Flyte overview
In this guide we cover how to build AI applications, data pipelines, and ML workflows using the Flyte 2 SDK.
Programs written using the Flyte 2 SDK can run on either a Union.ai or Flyte OSS back-end. This guide applies to both.
Pure Python, no DSL
Flyte lets you write workflows in standard Python—no domain-specific language, no special syntax, no restrictions.
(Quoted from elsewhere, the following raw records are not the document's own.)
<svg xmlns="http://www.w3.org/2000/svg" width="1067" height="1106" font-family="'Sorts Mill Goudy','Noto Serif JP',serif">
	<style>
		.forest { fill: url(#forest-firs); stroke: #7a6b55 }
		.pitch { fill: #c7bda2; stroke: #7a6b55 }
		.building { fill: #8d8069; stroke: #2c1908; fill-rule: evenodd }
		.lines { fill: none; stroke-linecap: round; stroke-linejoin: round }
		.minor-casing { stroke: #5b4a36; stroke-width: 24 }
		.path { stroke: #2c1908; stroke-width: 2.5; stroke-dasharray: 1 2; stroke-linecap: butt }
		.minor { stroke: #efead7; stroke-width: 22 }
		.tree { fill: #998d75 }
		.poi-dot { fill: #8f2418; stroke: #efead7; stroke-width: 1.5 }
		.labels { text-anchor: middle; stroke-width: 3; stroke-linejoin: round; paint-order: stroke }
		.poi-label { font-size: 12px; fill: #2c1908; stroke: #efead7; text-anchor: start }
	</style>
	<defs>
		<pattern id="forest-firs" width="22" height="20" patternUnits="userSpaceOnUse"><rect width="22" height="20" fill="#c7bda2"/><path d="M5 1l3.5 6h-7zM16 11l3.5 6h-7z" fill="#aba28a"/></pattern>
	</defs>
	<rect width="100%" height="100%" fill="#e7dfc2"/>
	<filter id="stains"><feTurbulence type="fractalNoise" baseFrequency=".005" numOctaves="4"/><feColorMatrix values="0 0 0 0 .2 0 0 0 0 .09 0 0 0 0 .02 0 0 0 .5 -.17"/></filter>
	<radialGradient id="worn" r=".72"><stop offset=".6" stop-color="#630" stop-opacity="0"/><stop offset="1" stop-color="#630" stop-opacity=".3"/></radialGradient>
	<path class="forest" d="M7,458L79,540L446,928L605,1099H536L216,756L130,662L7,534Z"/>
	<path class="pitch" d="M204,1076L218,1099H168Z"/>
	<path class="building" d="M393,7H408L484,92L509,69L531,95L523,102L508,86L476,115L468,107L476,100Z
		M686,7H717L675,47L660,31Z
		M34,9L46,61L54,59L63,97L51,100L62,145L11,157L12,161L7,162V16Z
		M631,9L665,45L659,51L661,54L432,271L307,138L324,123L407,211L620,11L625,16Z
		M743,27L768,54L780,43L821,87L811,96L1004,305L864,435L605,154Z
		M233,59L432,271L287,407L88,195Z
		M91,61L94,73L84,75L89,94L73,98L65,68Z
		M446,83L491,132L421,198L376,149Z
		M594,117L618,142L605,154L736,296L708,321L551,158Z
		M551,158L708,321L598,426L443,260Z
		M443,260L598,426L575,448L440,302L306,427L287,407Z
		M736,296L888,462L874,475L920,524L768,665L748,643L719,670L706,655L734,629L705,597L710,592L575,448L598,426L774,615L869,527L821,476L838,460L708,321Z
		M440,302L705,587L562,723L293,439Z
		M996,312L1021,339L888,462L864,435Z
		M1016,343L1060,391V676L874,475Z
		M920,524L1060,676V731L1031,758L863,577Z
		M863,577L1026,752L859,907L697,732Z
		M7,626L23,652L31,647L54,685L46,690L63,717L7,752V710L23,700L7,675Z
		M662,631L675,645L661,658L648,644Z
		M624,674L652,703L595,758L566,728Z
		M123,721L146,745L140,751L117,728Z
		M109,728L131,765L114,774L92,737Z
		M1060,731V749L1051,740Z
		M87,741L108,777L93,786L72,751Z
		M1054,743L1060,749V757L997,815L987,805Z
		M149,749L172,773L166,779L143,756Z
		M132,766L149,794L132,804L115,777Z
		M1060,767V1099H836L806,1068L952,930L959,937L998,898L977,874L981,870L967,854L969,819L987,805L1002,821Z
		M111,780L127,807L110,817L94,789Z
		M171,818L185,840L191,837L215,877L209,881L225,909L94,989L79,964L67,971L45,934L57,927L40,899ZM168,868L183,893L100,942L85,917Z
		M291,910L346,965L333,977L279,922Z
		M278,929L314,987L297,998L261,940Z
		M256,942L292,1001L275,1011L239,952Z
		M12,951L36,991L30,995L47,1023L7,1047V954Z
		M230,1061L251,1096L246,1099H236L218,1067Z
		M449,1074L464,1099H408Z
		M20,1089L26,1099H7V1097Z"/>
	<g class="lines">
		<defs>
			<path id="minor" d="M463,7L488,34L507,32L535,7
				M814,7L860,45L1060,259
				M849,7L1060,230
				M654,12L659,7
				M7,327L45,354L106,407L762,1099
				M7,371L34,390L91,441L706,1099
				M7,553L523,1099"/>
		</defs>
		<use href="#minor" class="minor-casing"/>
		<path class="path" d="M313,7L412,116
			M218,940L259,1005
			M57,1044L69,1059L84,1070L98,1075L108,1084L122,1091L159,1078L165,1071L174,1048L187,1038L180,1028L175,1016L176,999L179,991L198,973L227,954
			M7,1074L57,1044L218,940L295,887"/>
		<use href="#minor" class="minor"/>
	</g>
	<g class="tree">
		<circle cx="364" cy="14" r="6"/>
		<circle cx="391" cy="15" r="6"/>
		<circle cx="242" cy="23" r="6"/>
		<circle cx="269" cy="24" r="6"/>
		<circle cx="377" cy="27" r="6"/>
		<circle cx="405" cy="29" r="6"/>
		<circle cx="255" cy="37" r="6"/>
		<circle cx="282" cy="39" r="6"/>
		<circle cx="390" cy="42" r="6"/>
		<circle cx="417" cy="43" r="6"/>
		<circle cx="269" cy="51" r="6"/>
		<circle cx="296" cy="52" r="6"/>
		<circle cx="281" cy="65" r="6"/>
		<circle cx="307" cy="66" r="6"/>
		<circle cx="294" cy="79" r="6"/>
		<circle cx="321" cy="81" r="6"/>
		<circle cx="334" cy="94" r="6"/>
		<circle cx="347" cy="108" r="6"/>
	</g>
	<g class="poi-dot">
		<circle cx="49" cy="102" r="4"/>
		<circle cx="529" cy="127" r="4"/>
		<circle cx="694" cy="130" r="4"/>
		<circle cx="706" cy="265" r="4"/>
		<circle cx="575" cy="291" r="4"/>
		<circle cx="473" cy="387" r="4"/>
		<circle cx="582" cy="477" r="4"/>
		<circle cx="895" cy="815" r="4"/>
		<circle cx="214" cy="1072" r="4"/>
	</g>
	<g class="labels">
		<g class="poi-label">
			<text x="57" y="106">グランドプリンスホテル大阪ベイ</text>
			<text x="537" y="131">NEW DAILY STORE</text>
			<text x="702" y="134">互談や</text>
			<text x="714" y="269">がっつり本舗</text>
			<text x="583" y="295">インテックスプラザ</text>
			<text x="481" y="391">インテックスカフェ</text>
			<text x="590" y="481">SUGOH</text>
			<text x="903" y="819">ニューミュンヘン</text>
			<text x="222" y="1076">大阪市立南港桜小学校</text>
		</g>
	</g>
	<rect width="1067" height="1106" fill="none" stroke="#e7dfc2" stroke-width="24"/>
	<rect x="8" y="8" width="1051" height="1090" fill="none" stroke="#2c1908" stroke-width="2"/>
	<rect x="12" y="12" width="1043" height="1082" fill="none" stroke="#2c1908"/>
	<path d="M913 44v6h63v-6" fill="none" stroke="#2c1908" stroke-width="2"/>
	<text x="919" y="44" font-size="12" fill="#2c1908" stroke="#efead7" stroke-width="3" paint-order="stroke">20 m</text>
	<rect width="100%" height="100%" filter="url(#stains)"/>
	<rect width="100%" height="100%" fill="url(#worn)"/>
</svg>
Your “workflow” is simply a task that calls other tasks:
@env.task()
async def my_workflow(data: list[str]) -> list[str]:
results = []
for item in data:
if should_process(item):
result = await process_item(item)
results.append(result)
return resultsYou can use everything Python offers:
- Loops and conditionals — standard
for,while,if-elif-else - Error handling —
try/exceptblocks work as expected - Async/await — native Python concurrency model
- Any library — import and use whatever you need
This means no learning curve beyond Python itself, and no fighting a DSL when your requirements don’t fit its constraints.
Durability
Every task execution in Flyte is automatically persisted. Inputs, outputs, and intermediate results are stored in an object store, giving you:
- Full observability — see exactly what data flowed through each step
- Audit trail — track what ran, when, and with what parameters
- Data lineage — trace outputs back to their inputs
This persistence happens automatically. You don’t need to add logging or manually save state—Flyte handles it.
Reproducibility
Flyte ensures that runs can be reproduced exactly:
- Deterministic execution — same inputs produce same outputs
- Caching — task results are cached and reused when inputs match
- Versioned containers — code runs in the same environment every time
Caching is configurable per task:
@env.task(cache=True)
async def expensive_computation(data: str) -> str:
# This result will be cached and reused for identical inputs
...When you rerun a workflow, Flyte serves cached results for unchanged tasks rather than recomputing them.
Recoverability
When something fails, Flyte doesn’t make you start over. Failed workflows can resume from where they left off:
- Completed tasks are preserved — successful outputs remain cached
- Retry from failure point — no need to re-execute what already succeeded
- Fine-grained checkpoints — the
@flyte.tracedecorator creates checkpoints within tasks
This reduces wasted compute and speeds up debugging. When a task fails after hours of prior computation, you fix the issue and continue—not restart.
Built for scale
Flyte handles the hard parts of distributed execution:
- Parallel execution — express parallelism with
asyncio.gather(), Flyte handles the rest - Dynamic workflows — construct workflows based on runtime data, not just static definitions
- Fast scheduling — reusable containers achieve millisecond-level task startup
- Resource management — specify CPU, memory, and GPU requirements per task
What this means in practice
Consider a data pipeline that processes thousands of files, trains a model, and deploys it:
- If file processing fails on item 847, you fix the issue and resume from item 847
- If training succeeds but deployment fails, you redeploy without retraining
- If you rerun next week with the same data, cached results skip redundant computation
- If you need to audit what happened, every step is recorded
Flyte gives you the flexibility of Python scripts with the reliability of a production system.